Monday, October 13, 2014

Wandering Along the Path: Right Speech

For many years I practiced Zen Buddhism, which involves a whole lot of silence.  A student might have an opportunity to ask a question or might not.  I spoke during an interview with the teacher.  But I usually came and left the zendo in silence, and driving home, I'd not even turn on the radio.  Why?  I wanted to keep that silence close to me for as long as possible.  In the silence my ego and personality dropped away.  It felt like a heavy backpack being lifted from me.  In the silence I didn't have to attempt to have people like me or have a favorable opinion of me.  I could just be my no self.

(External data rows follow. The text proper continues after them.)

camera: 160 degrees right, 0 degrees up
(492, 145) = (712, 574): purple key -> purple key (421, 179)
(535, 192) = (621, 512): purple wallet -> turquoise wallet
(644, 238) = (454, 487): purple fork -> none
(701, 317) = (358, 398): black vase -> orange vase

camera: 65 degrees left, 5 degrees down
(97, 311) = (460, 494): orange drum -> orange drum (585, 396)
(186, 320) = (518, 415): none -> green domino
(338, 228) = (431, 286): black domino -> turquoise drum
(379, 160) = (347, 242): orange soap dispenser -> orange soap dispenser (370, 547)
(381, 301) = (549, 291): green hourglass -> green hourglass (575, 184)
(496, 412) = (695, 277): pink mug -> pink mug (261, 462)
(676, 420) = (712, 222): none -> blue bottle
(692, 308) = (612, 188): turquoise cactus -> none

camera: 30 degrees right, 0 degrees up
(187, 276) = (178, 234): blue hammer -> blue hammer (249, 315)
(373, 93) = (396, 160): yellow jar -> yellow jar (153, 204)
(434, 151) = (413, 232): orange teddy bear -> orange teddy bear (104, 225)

Now my Zen teacher is retired.  I see her once a month at our study group, but for the last three years, I've been a member of the Tibetan Rinpoche Anam Thubten's sangha.  I go weekly to meditate and listen to his dharma talk.  I'm still adjusting, because this sangha is the opposite of the previous one.  People come early and talk, they have tea and talk during the break, they talk afterward.  There is no gentle transition from silence to socializing.  The first few months I felt judgment arising.  I didn't think Anam's students were behaving well.  The noise bothered me.  And an ancient shyness rose up in me that made it difficult for me to initiate talking to people sitting next to me or around me.  I felt I'd been thrown into a lively, confusing mob.

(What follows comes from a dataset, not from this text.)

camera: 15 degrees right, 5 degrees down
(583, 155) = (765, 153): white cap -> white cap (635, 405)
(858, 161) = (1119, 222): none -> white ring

Over time, I realized that having the buffering traditions I was used to had caused me to think in a dichotomy.  I was a Buddhist only in the right setting.  The rest of the time I was unable to move my practice into my ordinary life.  Not good.  Not skillful.  Now I'm attempting to erase the transition, and be mindful in the midst of chaos.  It no longer matters so much where I am when I'm practicing, because every moment has it's challenge to be present.  Opportunity arises and I try to meet it.

So now I'm chatting away with the best of them.  I have friends whose names I actually know, and I don't feel upset with myself if we discuss, as Susie and I did yesterday, where our babies were born or when we lived in the same town.  It's all good, as Bruce Almighty would say.  It's all good.